**SET TASK**
Convert the lines of data below into a numbered list, skipping any blank lines. Leave the pictures out of your answer.

(Collection entries)
· · ·

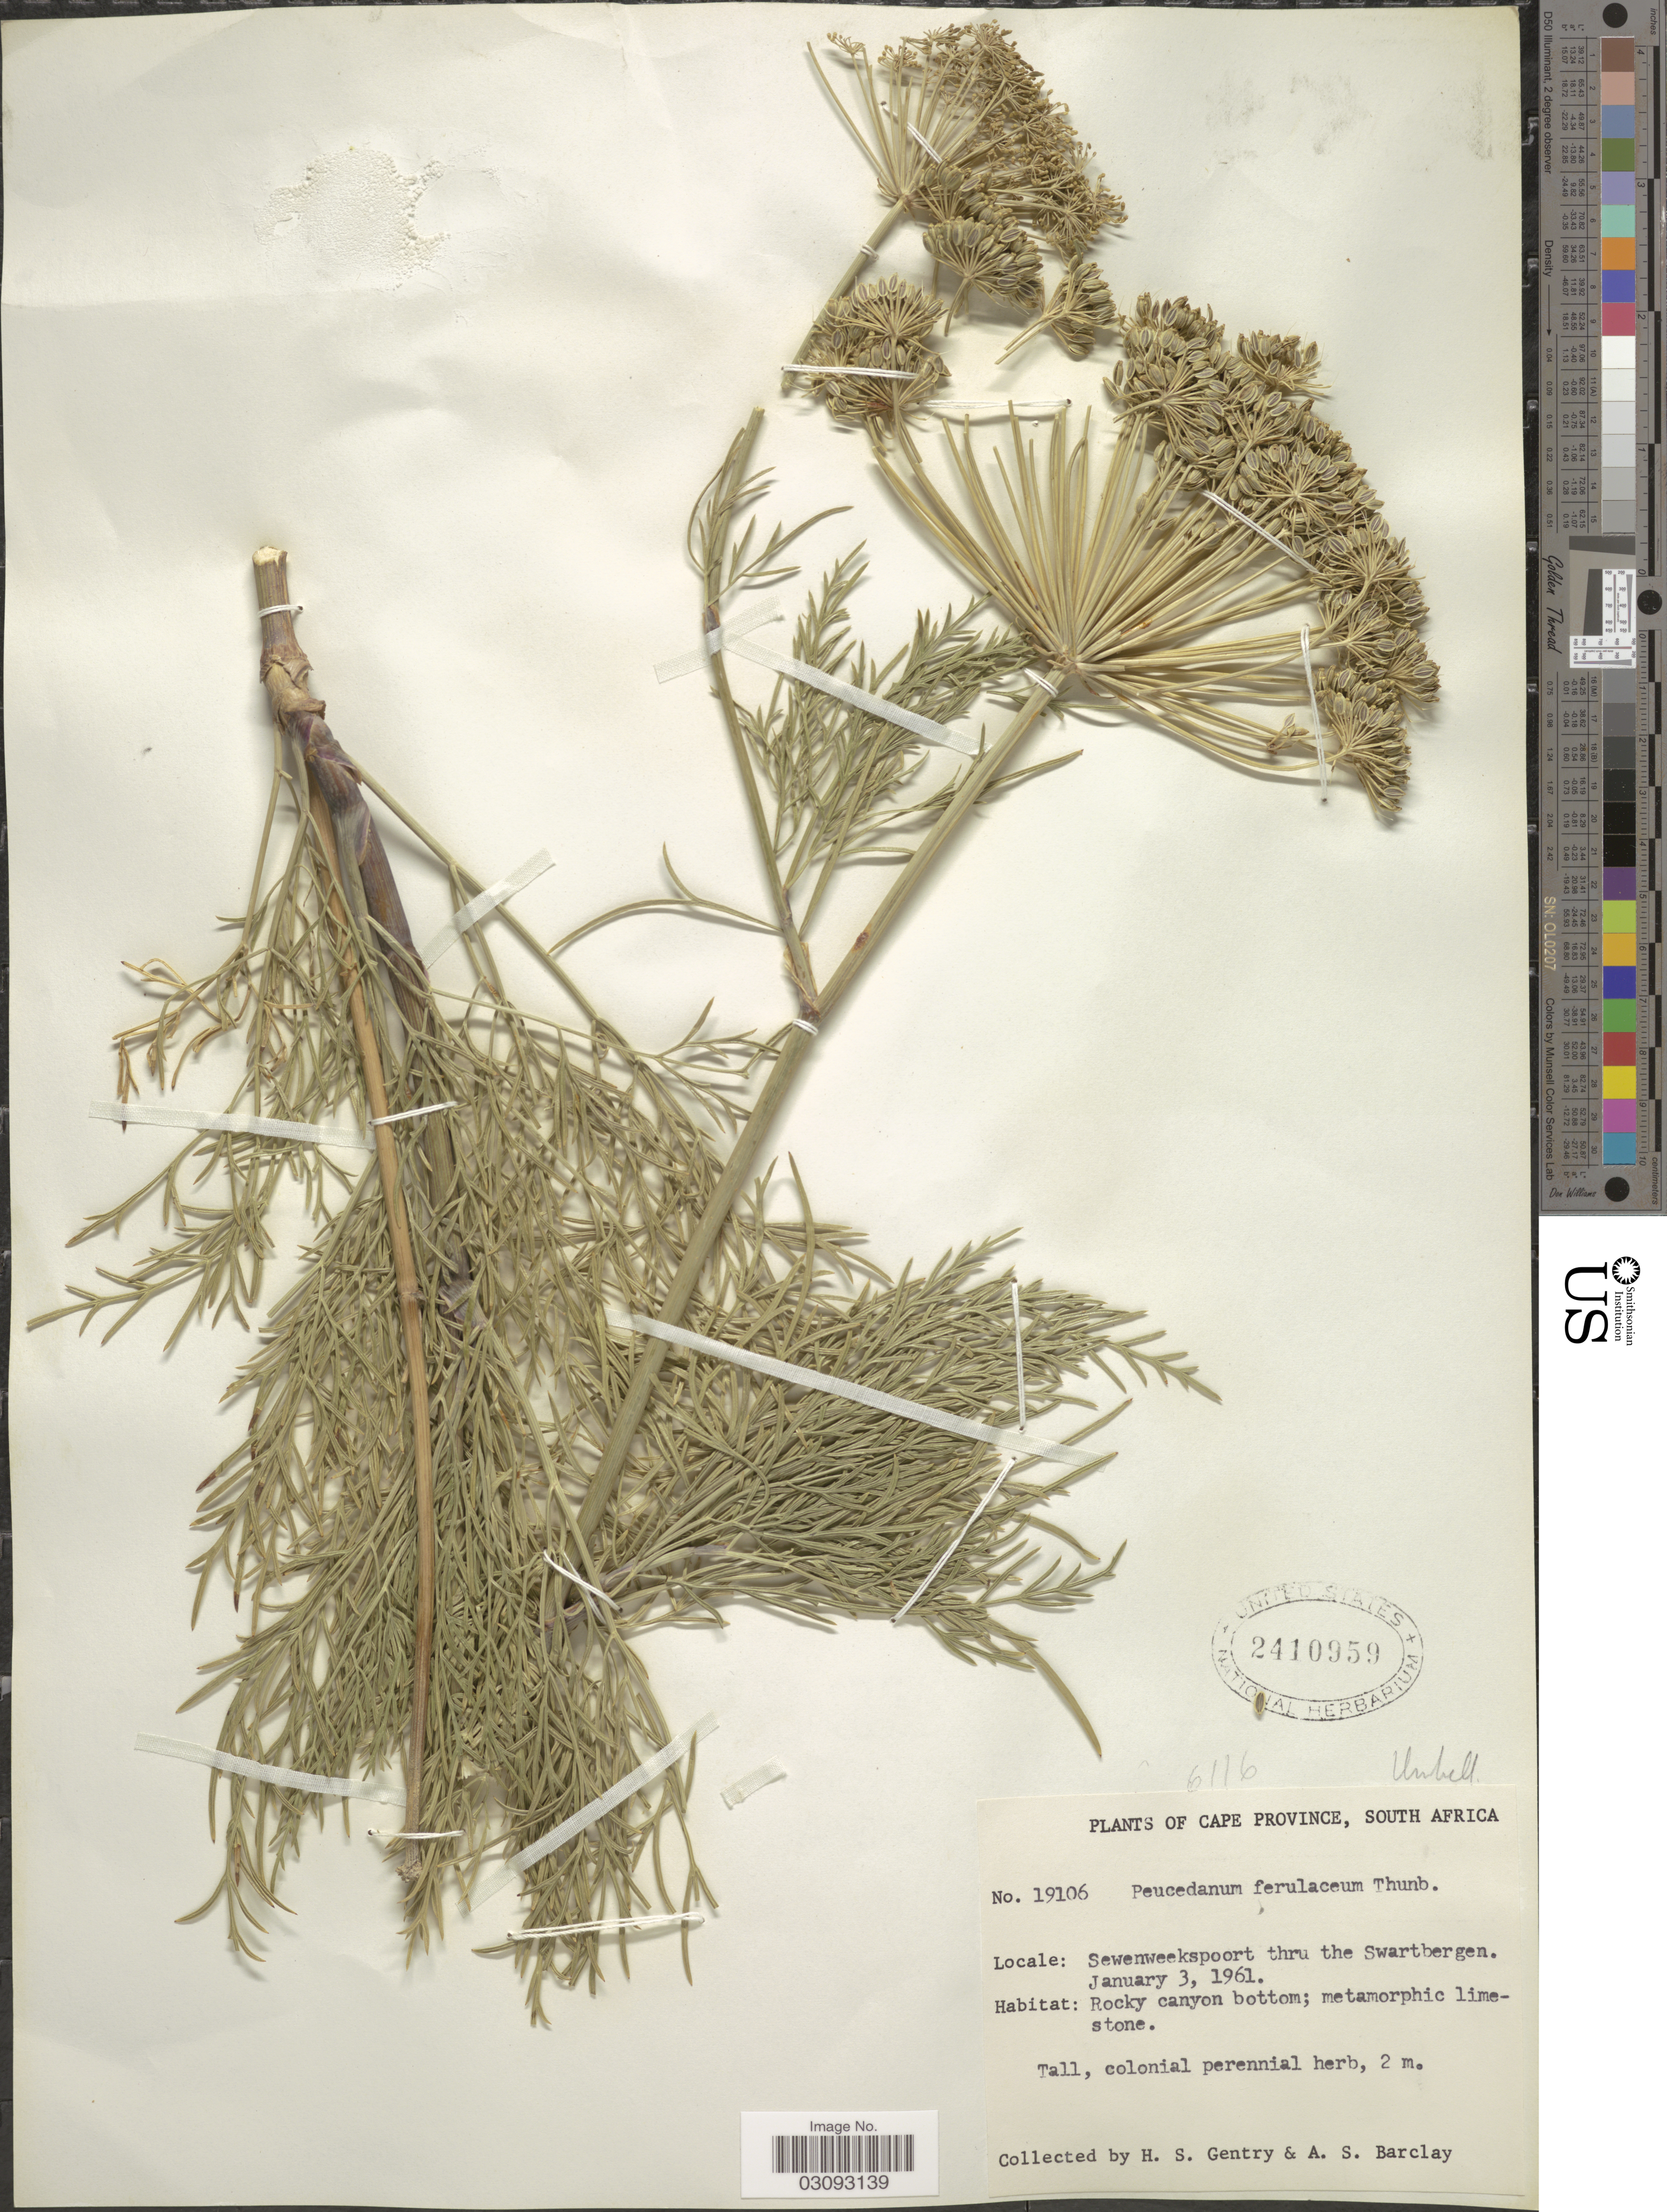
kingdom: Plantae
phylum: Tracheophyta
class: Magnoliopsida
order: Apiales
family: Apiaceae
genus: Peucedanum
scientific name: Peucedanum ferulaceum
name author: (Thunb.) Eckl. & Zeyh.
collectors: H. S. Gentry & A. S. Barclay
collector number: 19106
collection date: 1961-01-03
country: South Africa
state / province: Western Cape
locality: Sewenweekspoort thru the Swartbergen.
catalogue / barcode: US 2410959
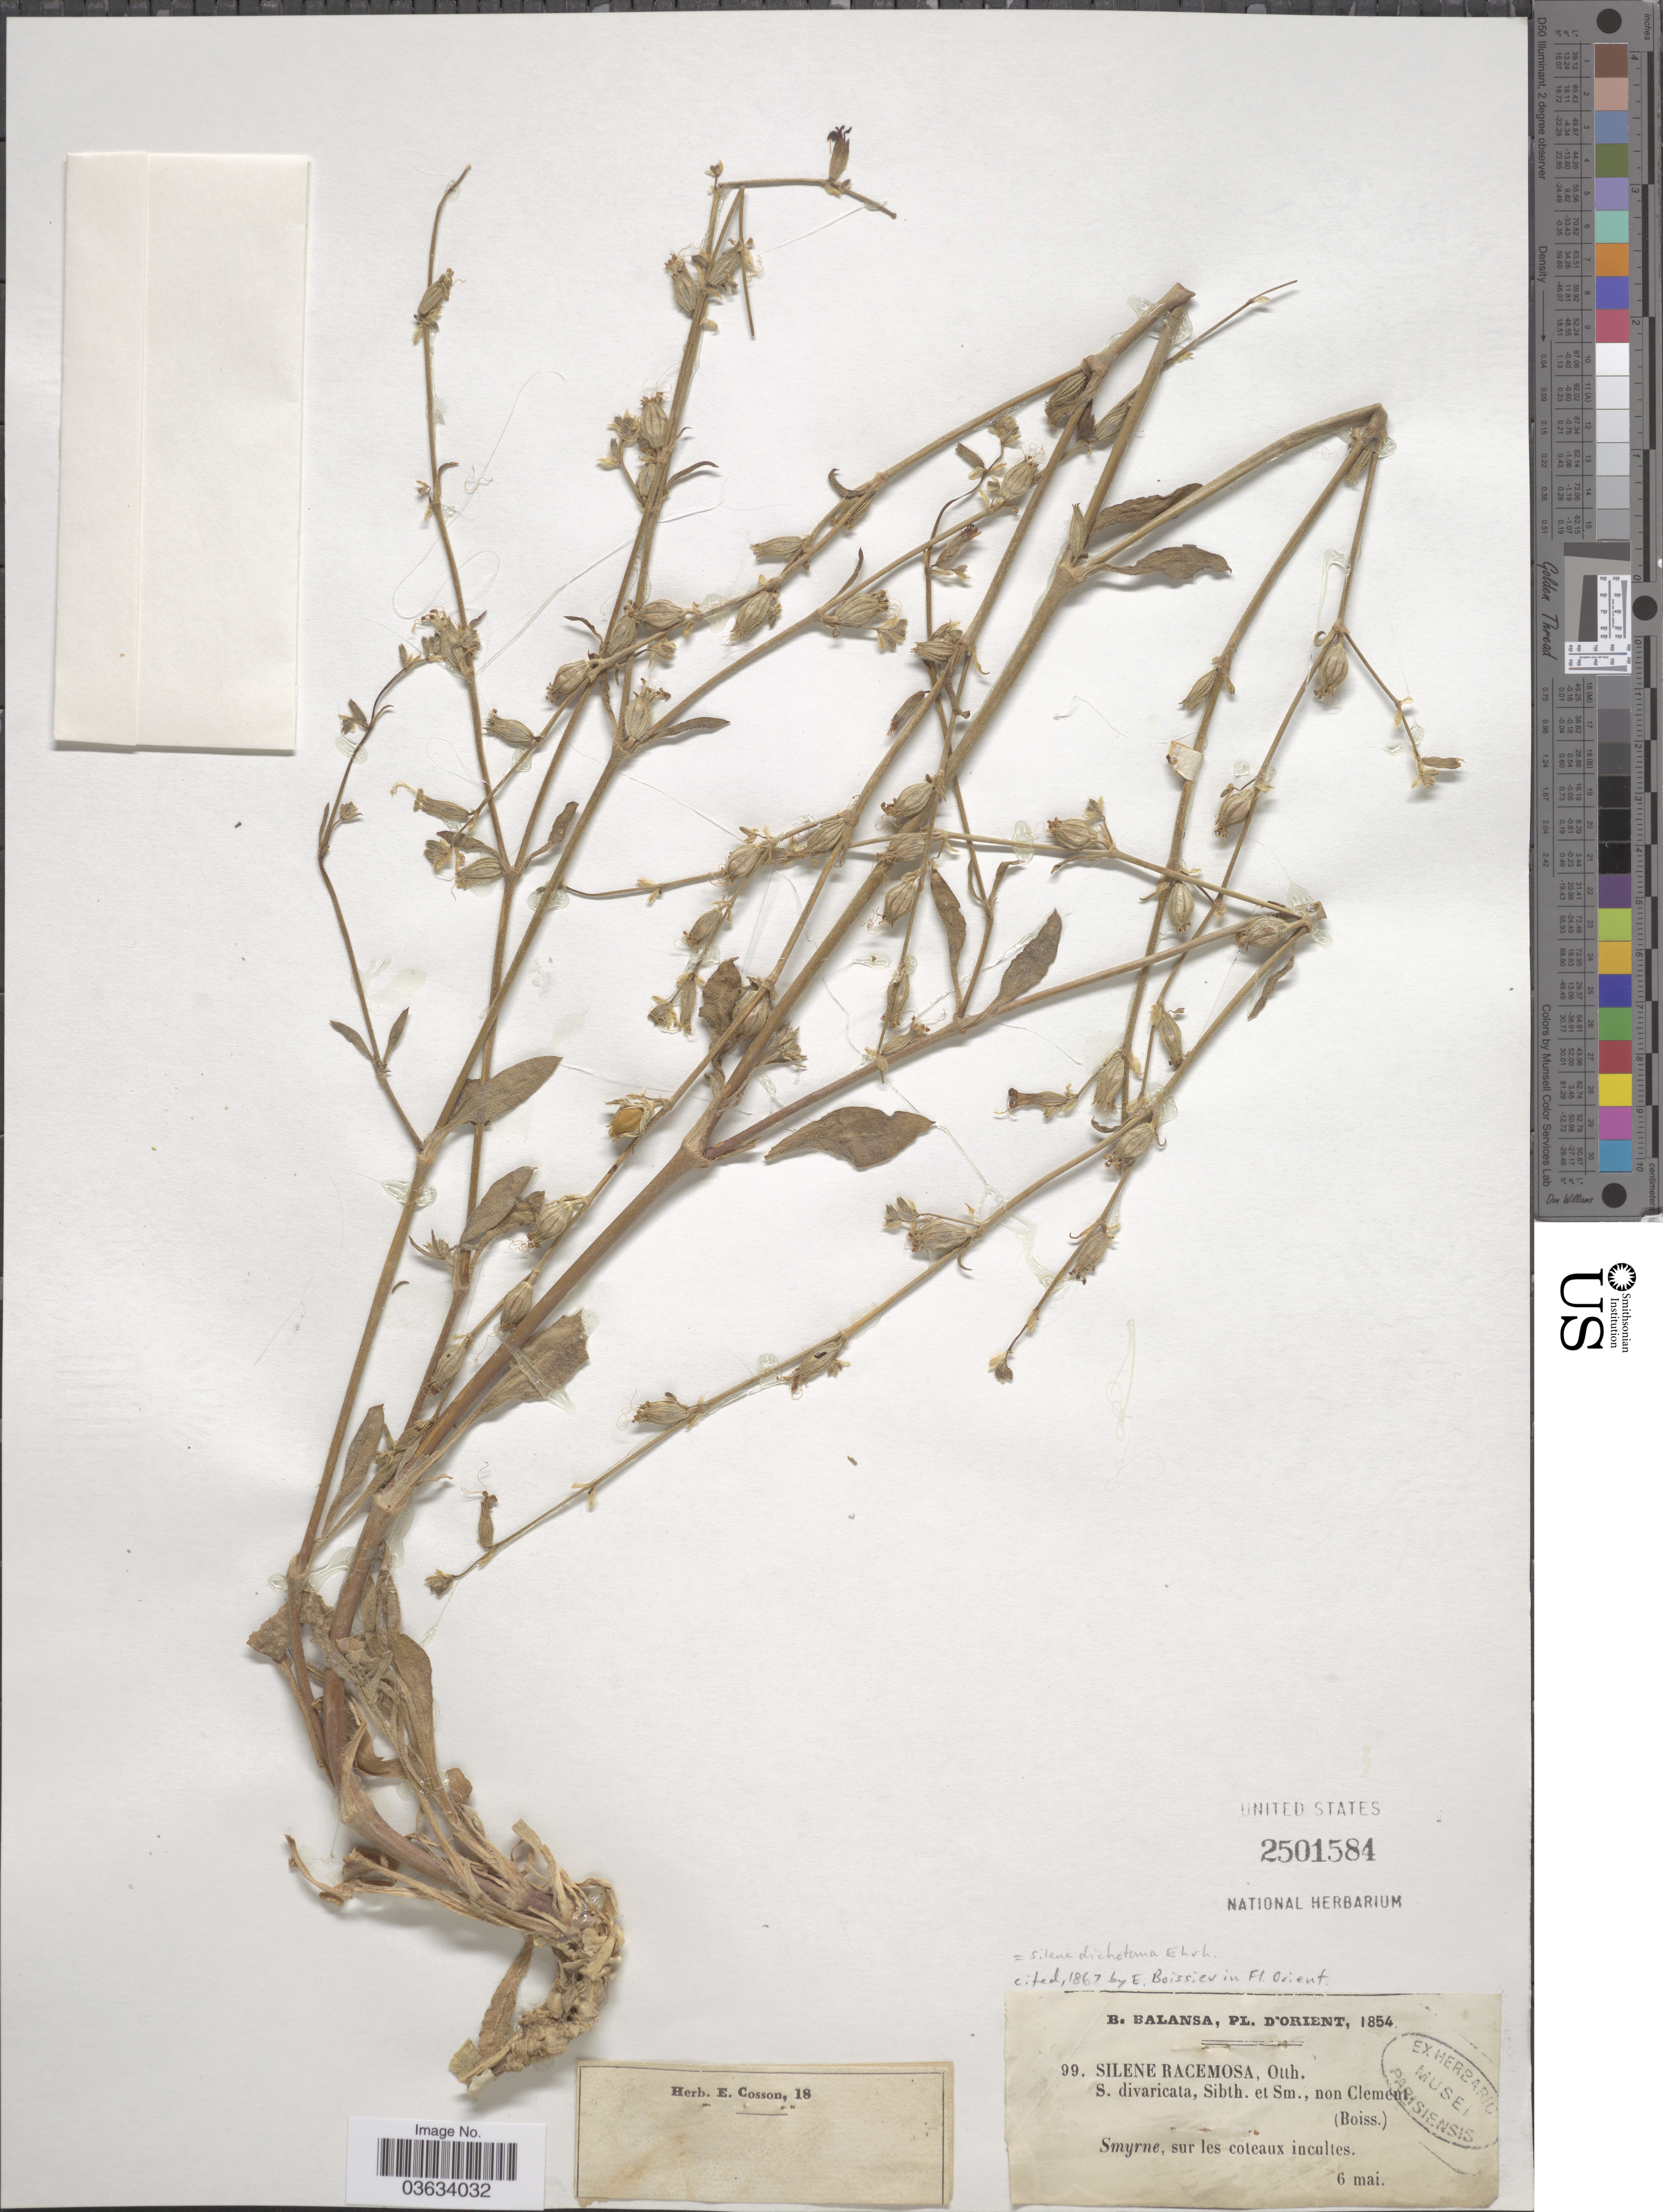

· · ·

**WRITTEN SOLUTION**
1. kingdom: Plantae
2. phylum: Tracheophyta
3. class: Magnoliopsida
4. order: Apiales
5. family: Apiaceae
6. genus: Peucedanum
7. scientific name: Peucedanum ferulaceum
8. name author: (Thunb.) Eckl. & Zeyh.
9. collectors: H. S. Gentry & A. S. Barclay
10. collector number: 19106
11. collection date: 1961-01-03
12. country: South Africa
13. state / province: Western Cape
14. locality: Sewenweekspoort thru the Swartbergen.
15. catalogue / barcode: US 2410959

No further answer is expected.